Olympus Recalls Single Use Electrosurgical Knife KD-645 Over Tip Breakage Concerns

What Happened

Olympus Corporation of the Americas has initiated a voluntary recall of the Single Use Electrosurgical Knife KD-645. The recall was prompted by reports of deterioration of the cutting knife, including instances of overheating and burning. These conditions can contribute to the tip of the device breaking while in use during surgical procedures.
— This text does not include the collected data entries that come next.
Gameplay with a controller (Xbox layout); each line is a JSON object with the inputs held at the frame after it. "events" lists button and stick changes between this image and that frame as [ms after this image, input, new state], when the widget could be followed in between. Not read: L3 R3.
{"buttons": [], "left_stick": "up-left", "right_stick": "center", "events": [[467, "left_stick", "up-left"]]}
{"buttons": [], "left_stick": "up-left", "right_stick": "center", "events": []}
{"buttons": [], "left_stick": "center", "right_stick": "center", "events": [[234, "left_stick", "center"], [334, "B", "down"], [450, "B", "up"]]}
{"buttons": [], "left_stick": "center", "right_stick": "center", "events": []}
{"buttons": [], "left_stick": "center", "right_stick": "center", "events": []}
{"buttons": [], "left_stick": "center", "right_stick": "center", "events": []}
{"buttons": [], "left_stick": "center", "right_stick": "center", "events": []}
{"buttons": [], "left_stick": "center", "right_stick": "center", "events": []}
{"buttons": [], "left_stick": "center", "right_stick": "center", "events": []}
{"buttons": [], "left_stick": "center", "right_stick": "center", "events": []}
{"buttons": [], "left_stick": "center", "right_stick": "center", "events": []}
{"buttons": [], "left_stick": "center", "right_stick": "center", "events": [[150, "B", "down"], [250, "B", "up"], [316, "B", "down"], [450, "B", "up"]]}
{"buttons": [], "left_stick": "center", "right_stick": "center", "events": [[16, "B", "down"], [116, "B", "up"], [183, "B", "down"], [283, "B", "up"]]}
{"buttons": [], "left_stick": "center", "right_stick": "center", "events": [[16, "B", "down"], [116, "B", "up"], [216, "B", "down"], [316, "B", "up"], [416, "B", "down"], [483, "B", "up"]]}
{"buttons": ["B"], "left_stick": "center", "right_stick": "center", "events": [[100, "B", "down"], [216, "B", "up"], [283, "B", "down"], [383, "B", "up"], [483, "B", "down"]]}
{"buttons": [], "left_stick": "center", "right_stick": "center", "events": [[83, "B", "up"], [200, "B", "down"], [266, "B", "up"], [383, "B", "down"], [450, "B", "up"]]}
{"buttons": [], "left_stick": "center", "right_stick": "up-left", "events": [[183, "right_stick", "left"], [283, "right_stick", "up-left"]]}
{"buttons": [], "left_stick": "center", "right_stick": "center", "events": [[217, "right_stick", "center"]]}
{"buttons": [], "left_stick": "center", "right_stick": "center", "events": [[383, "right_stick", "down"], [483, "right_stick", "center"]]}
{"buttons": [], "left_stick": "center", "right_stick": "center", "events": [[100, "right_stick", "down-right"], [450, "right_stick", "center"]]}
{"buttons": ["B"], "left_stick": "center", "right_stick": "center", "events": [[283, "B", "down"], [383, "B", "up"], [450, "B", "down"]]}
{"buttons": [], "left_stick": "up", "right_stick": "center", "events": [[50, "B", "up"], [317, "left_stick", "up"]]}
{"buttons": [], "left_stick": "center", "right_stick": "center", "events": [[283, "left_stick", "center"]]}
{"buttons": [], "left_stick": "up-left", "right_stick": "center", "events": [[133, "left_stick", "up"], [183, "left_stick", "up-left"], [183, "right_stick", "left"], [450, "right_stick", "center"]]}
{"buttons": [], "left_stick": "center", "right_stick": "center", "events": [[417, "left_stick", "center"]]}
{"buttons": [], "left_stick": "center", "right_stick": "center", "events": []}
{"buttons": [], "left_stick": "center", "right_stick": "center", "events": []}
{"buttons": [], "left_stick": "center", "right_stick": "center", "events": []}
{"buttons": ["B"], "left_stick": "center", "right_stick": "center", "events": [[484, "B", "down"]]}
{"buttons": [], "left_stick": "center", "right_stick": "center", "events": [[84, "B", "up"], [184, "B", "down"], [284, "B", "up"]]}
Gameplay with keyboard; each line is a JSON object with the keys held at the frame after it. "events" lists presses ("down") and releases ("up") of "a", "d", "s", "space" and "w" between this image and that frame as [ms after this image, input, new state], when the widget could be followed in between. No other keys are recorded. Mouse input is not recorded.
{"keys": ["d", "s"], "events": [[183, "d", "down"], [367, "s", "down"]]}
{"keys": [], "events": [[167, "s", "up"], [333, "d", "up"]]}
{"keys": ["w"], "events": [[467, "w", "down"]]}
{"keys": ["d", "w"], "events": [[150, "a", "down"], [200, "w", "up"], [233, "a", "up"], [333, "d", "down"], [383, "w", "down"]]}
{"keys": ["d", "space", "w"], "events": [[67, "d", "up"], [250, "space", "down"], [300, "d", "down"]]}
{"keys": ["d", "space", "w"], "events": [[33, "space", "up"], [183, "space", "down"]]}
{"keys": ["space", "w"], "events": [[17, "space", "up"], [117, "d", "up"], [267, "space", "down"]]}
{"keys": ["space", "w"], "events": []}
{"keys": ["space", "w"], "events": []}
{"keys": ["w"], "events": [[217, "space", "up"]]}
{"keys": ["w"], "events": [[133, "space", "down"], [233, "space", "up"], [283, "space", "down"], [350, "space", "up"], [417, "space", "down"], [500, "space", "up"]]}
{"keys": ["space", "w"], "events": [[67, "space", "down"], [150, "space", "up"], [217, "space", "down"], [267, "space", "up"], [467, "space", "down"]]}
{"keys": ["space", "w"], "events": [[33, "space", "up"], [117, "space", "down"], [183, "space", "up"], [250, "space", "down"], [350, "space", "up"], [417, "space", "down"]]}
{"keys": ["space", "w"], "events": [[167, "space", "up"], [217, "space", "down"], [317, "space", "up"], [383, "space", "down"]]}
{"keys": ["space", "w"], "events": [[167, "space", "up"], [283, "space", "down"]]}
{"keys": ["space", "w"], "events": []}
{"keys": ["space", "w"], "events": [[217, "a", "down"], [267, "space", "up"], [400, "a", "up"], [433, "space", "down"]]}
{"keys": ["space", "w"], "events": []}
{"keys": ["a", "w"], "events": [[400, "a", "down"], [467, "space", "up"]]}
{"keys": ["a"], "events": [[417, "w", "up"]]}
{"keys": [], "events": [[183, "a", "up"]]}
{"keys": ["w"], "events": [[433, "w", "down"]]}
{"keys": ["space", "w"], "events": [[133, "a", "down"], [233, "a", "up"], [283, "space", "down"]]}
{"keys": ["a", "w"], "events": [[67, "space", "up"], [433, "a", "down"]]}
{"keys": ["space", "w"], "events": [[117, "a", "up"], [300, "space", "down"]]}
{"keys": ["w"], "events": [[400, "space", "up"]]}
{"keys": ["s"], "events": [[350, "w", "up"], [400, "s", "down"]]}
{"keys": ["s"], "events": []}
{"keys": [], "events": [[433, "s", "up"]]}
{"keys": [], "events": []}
Which Products Are Affected

The recall involves 3,361 units of the following medical device:

• Brand Name: Single Use Electrosurgical Knife KD-645
• Model/Catalog Number: KD-645L
• UDI: 04953170407857
• Lot Numbers: 2ZK, 31K, 32K, 33K, 35K, 3XK, 3YK, 3ZK, 42K, 43K, 44K, 45K, 46K, 47K, 48K, 49K, 4XK, 4YK, 4ZK, 51K, 52K, 53K, 54K, 55K, 56K, 57K, 58K, 59K

These devices are intended for use in endoscopic surgeries (including laparoscopic and arthroscopic) to deliver current for tissue cutting, coagulation, or ablation.

What You Should Do

The firm initiated the recall through a notification letter sent to affected customers. Healthcare providers and facilities should immediately check their inventory for the specified lot numbers. Affected units should be quarantined and handled according to the instructions provided by Olympus. For additional information regarding the return process, contact Olympus Corporation of the Americas at 3500 Corporate Pkwy, Center Valley, PA 18034.

Why This Matters

This is a Class II recall, indicating that the use of the defective device may cause temporary or medically reversible adverse health consequences. Tip breakage during surgery poses a serious risk, as it may require additional procedures to retrieve the broken component or cause unintended tissue damage.

Source

Recall information provided by the FDA under Recall Number Z-1223-2026.